TeeTime’s Two Cents: STFU About Starbucks New Rewards Program

TeeTime’s Two Cent’s are millennial friendly posts that are roughly 250 words on a trending topic for which grievances need to be aired.

Just when you thought Starbucks couldn’t gentrify a white-privilege rewards program for the biggest first world expense per capita among the middle and upper class demographic, they did. And this time they stepped right in a steaming pile of Westminster Kennel club designer dog shit. They pissed off a demographic that makes ISIS look like a baby sea otter dancing to reggae music: stay at home PTA moms. In between spending her breadwinners money on new yoga pants and writing her blog about Tupperware, Cathy, as we’ll call her, prides herself on her exceptional Starbucks rewards cache and the fact that every barista in the tri-state area knows her order.COPENHAGENMany a therapist and disinterested husband will be hearing about the travesty that is a changing rewards program. But let me remind you America that Starbucks doesn’t owe you SHIT. They don’t have to provide complimentary WiFi but they do, they don’t have to source their beans from non-blood coffee fields, but they do, and they sure as shit don’t need to give your trust funded, caffeine addicted upper-middle class self anything for free. In fact, I applaud them for embracing capitalism.

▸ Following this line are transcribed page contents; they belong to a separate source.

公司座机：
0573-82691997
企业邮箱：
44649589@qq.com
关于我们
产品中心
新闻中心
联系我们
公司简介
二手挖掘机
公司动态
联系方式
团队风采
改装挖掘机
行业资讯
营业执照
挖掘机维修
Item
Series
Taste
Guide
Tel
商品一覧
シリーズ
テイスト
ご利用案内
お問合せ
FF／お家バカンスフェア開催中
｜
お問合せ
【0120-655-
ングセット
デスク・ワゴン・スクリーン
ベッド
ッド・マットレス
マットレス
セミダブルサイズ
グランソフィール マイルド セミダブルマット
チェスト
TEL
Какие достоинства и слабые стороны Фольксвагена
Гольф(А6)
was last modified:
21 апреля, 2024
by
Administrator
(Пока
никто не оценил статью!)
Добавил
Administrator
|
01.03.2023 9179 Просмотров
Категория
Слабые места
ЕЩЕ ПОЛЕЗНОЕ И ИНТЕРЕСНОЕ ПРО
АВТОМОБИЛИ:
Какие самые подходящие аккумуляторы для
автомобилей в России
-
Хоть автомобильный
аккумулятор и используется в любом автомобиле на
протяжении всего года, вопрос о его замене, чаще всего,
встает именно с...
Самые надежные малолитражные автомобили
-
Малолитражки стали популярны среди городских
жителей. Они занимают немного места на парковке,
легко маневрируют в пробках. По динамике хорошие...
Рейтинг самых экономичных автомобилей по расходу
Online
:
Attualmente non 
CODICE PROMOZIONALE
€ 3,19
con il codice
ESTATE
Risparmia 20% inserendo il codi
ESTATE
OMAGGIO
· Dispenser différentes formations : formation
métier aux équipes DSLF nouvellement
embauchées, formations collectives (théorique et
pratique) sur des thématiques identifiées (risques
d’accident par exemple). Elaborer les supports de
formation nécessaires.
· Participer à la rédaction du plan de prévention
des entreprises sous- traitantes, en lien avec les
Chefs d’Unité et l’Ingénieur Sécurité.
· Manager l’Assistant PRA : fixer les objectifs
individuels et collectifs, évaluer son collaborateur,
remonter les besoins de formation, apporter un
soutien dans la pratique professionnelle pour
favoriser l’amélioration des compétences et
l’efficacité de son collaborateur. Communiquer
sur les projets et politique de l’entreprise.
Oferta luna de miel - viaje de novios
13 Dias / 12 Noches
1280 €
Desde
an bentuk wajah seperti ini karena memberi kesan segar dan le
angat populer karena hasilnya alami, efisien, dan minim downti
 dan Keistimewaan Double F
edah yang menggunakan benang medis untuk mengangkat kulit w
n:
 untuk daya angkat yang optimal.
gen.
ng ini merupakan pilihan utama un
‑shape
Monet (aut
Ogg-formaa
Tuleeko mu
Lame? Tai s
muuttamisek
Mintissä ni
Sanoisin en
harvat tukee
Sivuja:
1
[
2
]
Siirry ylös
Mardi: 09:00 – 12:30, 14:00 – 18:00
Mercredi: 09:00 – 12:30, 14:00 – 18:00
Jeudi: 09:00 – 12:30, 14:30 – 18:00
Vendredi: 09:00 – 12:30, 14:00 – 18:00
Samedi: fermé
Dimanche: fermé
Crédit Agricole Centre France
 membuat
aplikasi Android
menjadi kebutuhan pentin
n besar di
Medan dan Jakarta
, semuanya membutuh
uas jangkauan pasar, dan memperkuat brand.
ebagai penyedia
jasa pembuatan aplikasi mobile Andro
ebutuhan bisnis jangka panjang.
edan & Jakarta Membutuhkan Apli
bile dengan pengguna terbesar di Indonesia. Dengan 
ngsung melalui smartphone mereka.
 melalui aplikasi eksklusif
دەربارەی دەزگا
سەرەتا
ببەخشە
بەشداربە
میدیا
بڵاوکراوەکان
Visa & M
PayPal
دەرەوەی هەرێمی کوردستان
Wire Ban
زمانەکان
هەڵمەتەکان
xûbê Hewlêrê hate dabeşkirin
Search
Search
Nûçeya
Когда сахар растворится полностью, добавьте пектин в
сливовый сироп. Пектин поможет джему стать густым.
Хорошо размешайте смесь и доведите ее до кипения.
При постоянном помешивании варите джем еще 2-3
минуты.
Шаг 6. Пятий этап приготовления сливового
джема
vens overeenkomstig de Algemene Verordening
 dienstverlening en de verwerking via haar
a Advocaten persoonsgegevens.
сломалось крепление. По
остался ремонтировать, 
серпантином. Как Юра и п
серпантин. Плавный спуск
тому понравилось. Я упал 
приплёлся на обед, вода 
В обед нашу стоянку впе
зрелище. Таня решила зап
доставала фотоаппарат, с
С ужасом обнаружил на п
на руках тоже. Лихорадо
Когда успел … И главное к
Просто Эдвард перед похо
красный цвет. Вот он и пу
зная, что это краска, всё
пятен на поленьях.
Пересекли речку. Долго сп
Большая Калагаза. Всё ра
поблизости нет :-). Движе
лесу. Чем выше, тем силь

Brace yourself as this may come as a shock but you’re not entitled to free coffee despite how large of a stake your husbands hedge fund owns in Starbucks. So go ahead and do like you said in that post on your book club’s Facebook wall: be a martyr and go to the local hipster cafe for a non-perfectly homogeneous cup of coffee in protest of Starbs. It won’t be a week before you’re jonesing for that liquid crack and feeling judged with your straw that isn’t green. And it’s then that you’ll realize you’re just as shallow as your Starbucks reward balance and will reluctantly roll through the drive through after you get the kids from soccer practice.

It doesn’t take Neil Degrasse Tyson to decipher the enigma that is the Starbucks new rewards formula. So congratulations to all the soccer moms with MRS degrees from their husbands alma mater who solved Einsteins “theory of exclusivity.” Despite the rumors flying around Pinterest, Starbucks is still giving you FREE shit, so stop biting the hand that quenches, and no matter what your couples therapist tells you to do: PLEASE SHUT THE FUCK UP.